Marsh’s style, involving interviews with all the key participants, archive footage, and reconstructions of the heist-like planning and execution, is sometimes a little overblown, but overall highly effective. Petit remains an engaging central figure, who talks as if he swallowed the swankier half of a dictionary. At the time he’d pulled off similar walks above Notre Dame and Sydney Harbour Bridge, and had a dedicated if small team around him, apparently happy to spend hours in his shadow as he rehearsed and strategized. They have film of some of this, and it evokes the Truffaut or Rohmer movies of the time; almost archetypal, pretty young French people clustered around a grand uniting passion, except that instead of social justice or cinema, it was all about Petit’s possibly suicidal project (needless to say, such charisma might actually be dangerous).

At the time the towers were new, in fact not quite finished; the film includes quite a bit of construction footage. It doesn’t mention 9/11, and doesn’t need to - a shot of a plane passing above as he walks the wire would have been breathtaking in any event but of course carries extra resonance now. Apparently his stunt helped at the time to smooth over the buildings’ previously rather off-putting public image – how could they not be softened by their collaboration in such an intimate endeavour?
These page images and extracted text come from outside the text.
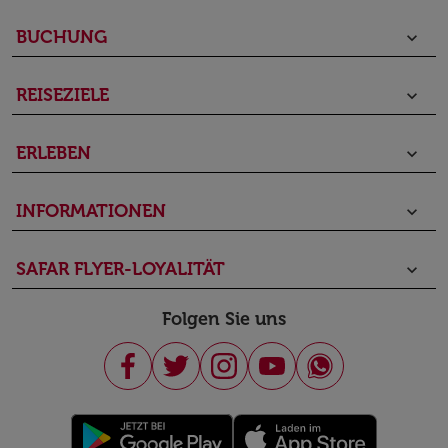
BUCHUNG
keyboard_arrow_down
REISEZIELE
keyboard_arrow_down
ERLEBEN
keyboard_arrow_down
INFORMATIONEN
keyboard_arrow_down
SAFAR FLYER-LOYALITÄT
keyboard_arrow_down
Folgen Sie uns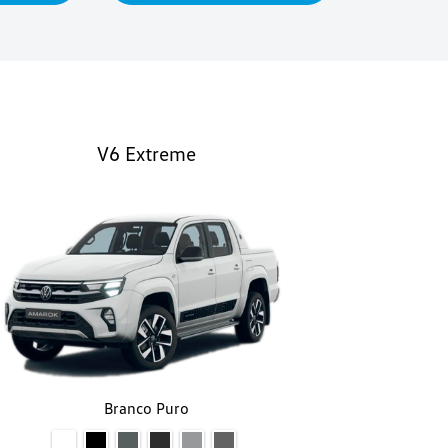
V6 Extreme
Branco Puro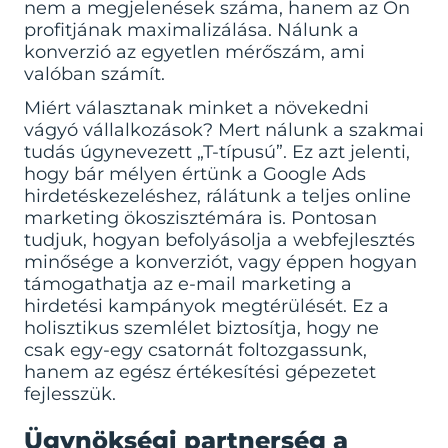
nem a megjelenések száma, hanem az Ön
profitjának maximalizálása. Nálunk a
konverzió az egyetlen mérőszám, ami
valóban számít.
Miért választanak minket a növekedni
vágyó vállalkozások? Mert nálunk a szakmai
tudás úgynevezett „T-típusú”. Ez azt jelenti,
hogy bár mélyen értünk a Google Ads
hirdetéskezeléshez, rálátunk a teljes online
marketing ökoszisztémára is. Pontosan
tudjuk, hogyan befolyásolja a webfejlesztés
minősége a konverziót, vagy éppen hogyan
támogathatja az e-mail marketing a
hirdetési kampányok megtérülését. Ez a
holisztikus szemlélet biztosítja, hogy ne
csak egy-egy csatornát foltozgassunk,
hanem az egész értékesítési gépezetet
fejlesszük.
Ügynökségi partnerség a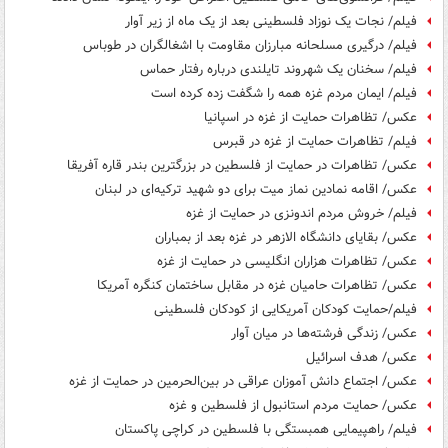
فیلم/ نجات یک نوزاد فلسطینی بعد از یک ماه از زیر آوار
فیلم/ درگیری مسلحانه مبارزان مقاومت با اشغالگران در طوباس
فیلم/ سخنان یک شهروند تایلندی درباره رفتار حماس
فیلم/ ایمان مردم غزه همه را شگفت زده کرده است
عکس/ تظاهرات حمایت از غزه در اسپانیا
فیلم/ تظاهرات حمایت از غزه در قبرس
عکس/ تظاهرات در حمایت از فلسطین در بزرگترین بندر قاره آفریقا
عکس/ اقامه نمادین نماز میت برای دو شهید ترکیه‌ای در لبنان
فیلم/ خروش مردم اندونزی در حمایت از غزه
عکس/ بقایای دانشگاه الازهر در غزه بعد از بمباران
عکس/ تظاهرات هزاران انگلیسی در حمایت از غزه
عکس/ تظاهرات حامیان غزه در مقابل ساختمان کنگره آمریکا
فیلم/حمایت کودکان آمریکایی از کودکان فلسطینی
عکس/ زندگی فرشته‌ها در میان آوار
عکس/ هدف اسرائیل
عکس/ اجتماع دانش آموزان عراقی در بین‌الحرمین در حمایت از غزه
عکس/ حمایت مردم استانبول از فلسطین و غزه
فیلم/ راهپیمایی همبستگی با فلسطین در کراچی پاکستان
I mentioned the film has quite a bit of archive footage, some of it recording relatively mundane conversations and interactions – this might have suggested thoughts of posterity, if not that apparently no one was in place to film the walk itself. After the movie my wife reminded me of a skateboarder we’d recently seen on Letterman, toying with the laws of physics on a hundred-foot high ramp, and drew the link from him to Petit; true, I said, but with the difference that the boarder’s feat was conceived and executed in an atmosphere of corporate sponsorship and media exposure. Maybe there’s some rewriting of history going on, but it sure doesn’t look as if Petit’s project was carried out with any specific financial upside in mind; this might now seem naïve, but adds to the sense of expired beauty. Several of the participants, interviewed today, are moved to tears when they talk about the event; putting you in mind of the cliché that perhaps they never again felt as alive as when they collaborated in taunting death.

Happy Ending

It doesn’t sound like the group stuck together for long after the event; a few of them talk about it as a culmination and thus a necessary ending. The film doesn’t tell us anything about what Petit did afterwards (on the Internet I learn he’s continued in much the same vein, if less spectacularly), but we do see him still walking a wire in a field near his home (which turns out to be near Woodstock in New York – another echo of a lost age). He talks about this on the soundtrack as a metaphor for living without complacency; a day without risk, without the possibility of falling off the wire, might as well be dead. It’s the obvious “poetic” take-away from the story, but for once the spiraling sentiments actually seem well grounded. If that’s the right word.